The clients who find their way to our program arrive discouraged, disheartened and hoping against hope there might be an alternative that will allow them to have a child. It is our blessing and our responsibility to be able to offer them new options — hope from the other side of the world that they, too, can feel a child quickening within them and one day hold that child in their arms. My work with fertility issues began as a result of my personal struggles. Now we treat couples who are trying to get pregnant full-time. Though we share the heartache of each new friend we meet, we also get to experience the elation of new mothers who had previously been told they were infertile, had no hope of conception, were too old, had poor egg quality, “unexplained infertility,” multiple failed assisted reproductive techniques, or recurrent miscarriages, and as a result of our treatment, they became pregnant. It is my greatest desire that we share what we have learned and seen with would-be parents everywhere.

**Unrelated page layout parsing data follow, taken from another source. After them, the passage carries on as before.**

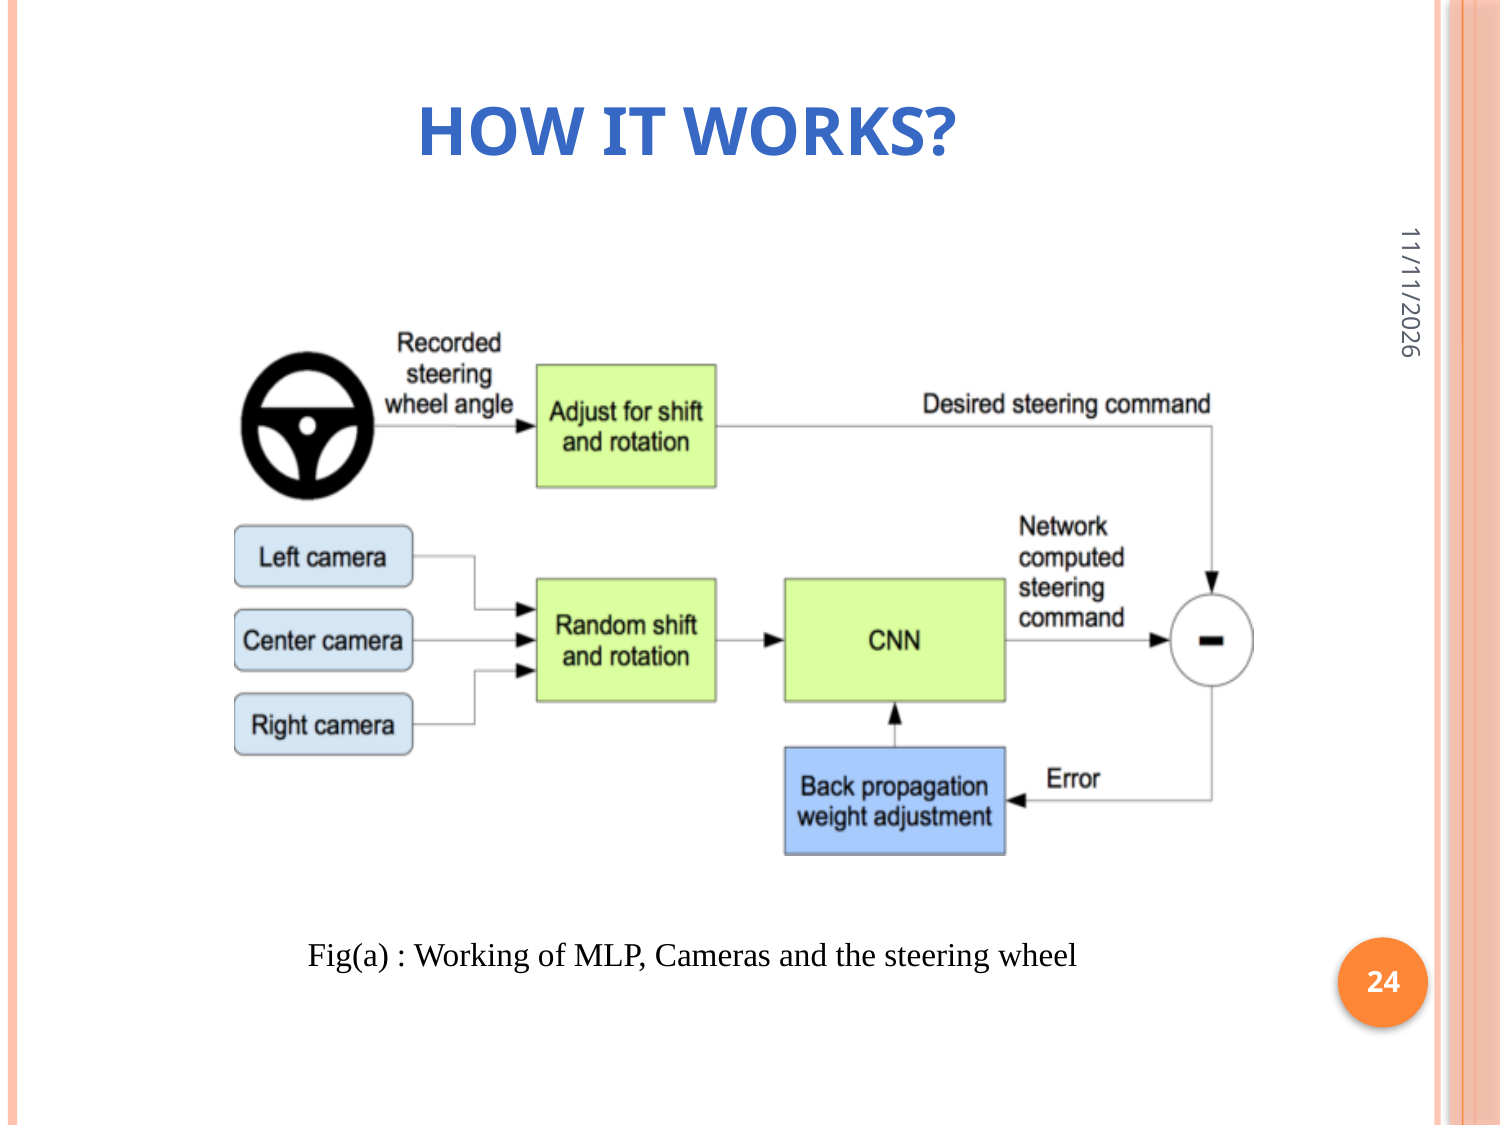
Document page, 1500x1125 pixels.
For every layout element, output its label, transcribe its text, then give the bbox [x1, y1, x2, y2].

text_box Fig(a) : Working of MLP, Cameras and the steering wheel [292, 925, 1254, 981]
picture [233, 327, 1255, 857]
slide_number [1378, 43, 1442, 374]
slide_number 24 [1333, 940, 1434, 1027]
title How It Works? [75, 45, 1300, 176]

If you have been told you are infertile, I have one message for you: There is no such thing as infertility. It is a myth! Rarely have I met a woman or man of childbearing age with all of their reproductive organs intact who wasn’t capable of bearing offspring. As long as the anatomical structures are present, a medical diagnosis of “infertility” is often a fallacy. The real issue is getting your reproductive organs to respond. Many factors can cause a couple to have difficulty conceiving, but once these factors are overcome and your body restored to health, conception can occur naturally. The focus of our program is to remove obstructions to conception, thereby allowing the expression of life through us. The stories of our patients you will read on this site are not unusual. Women and men around the world are finding more natural means to overcome their fertility barriers. Yet there is an inherent timing to all the processes in nature. Natural treatment allows conception to occur rather than forcing it. Your job is simply to be ready for the occasion when the universe says, “It’s time.”

Devour all the knowledge you can about fertility. Take control of your own health and trust yourself. No one is in tune with your body like you are. The ability to reproduce is inherent in your nature. Become your own best advocate; after all, the program that succeeds has to be one you can live with. Learn to trust your instincts until the solution for you emerges.

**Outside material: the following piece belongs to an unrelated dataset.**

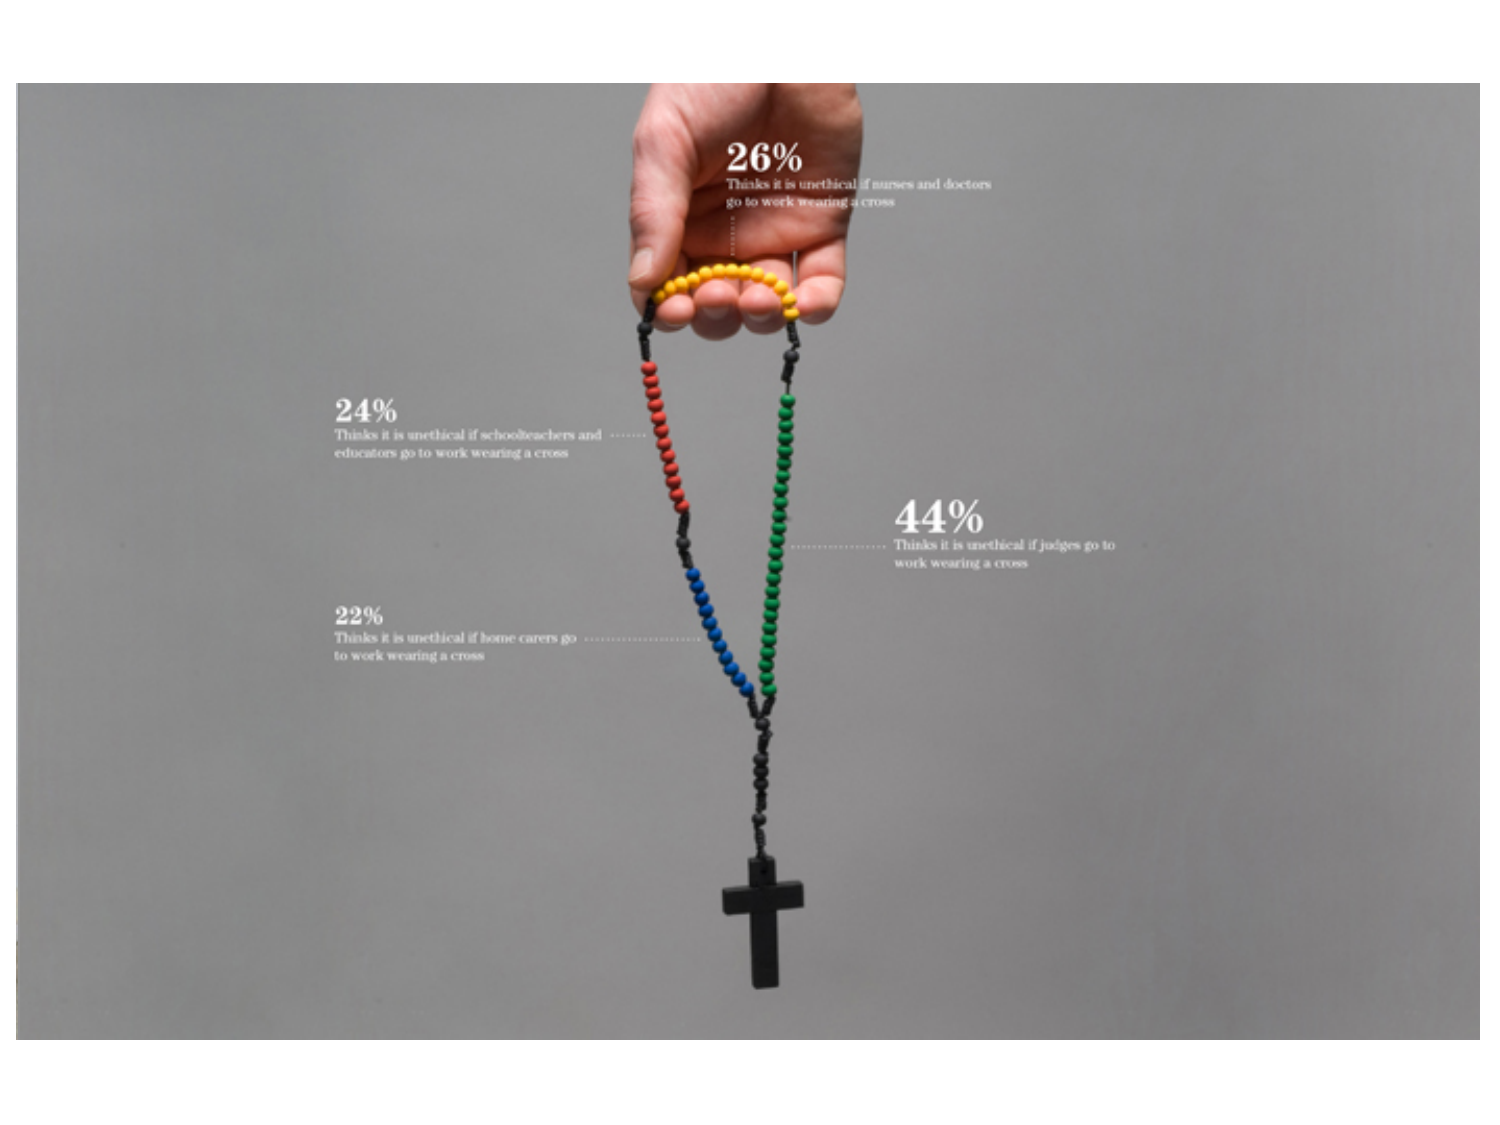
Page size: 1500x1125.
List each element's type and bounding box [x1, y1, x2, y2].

picture [16, 83, 1480, 1040]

Above all, know that you are not broken; you are not deficient. No matter what the outcome of your personal journey, you are whole. There is an inherent wisdom in the universe. Bringing a new life into the world is not merely a physical event. Our job is to prepare—physically, mentally, emotionally and spiritually—to connect with forces greater than us.

You can conceive. You will conceive. It may take more motivation and perseverance than you ever thought possible. But Nature is on your side. With her gentle help and support, your child will come.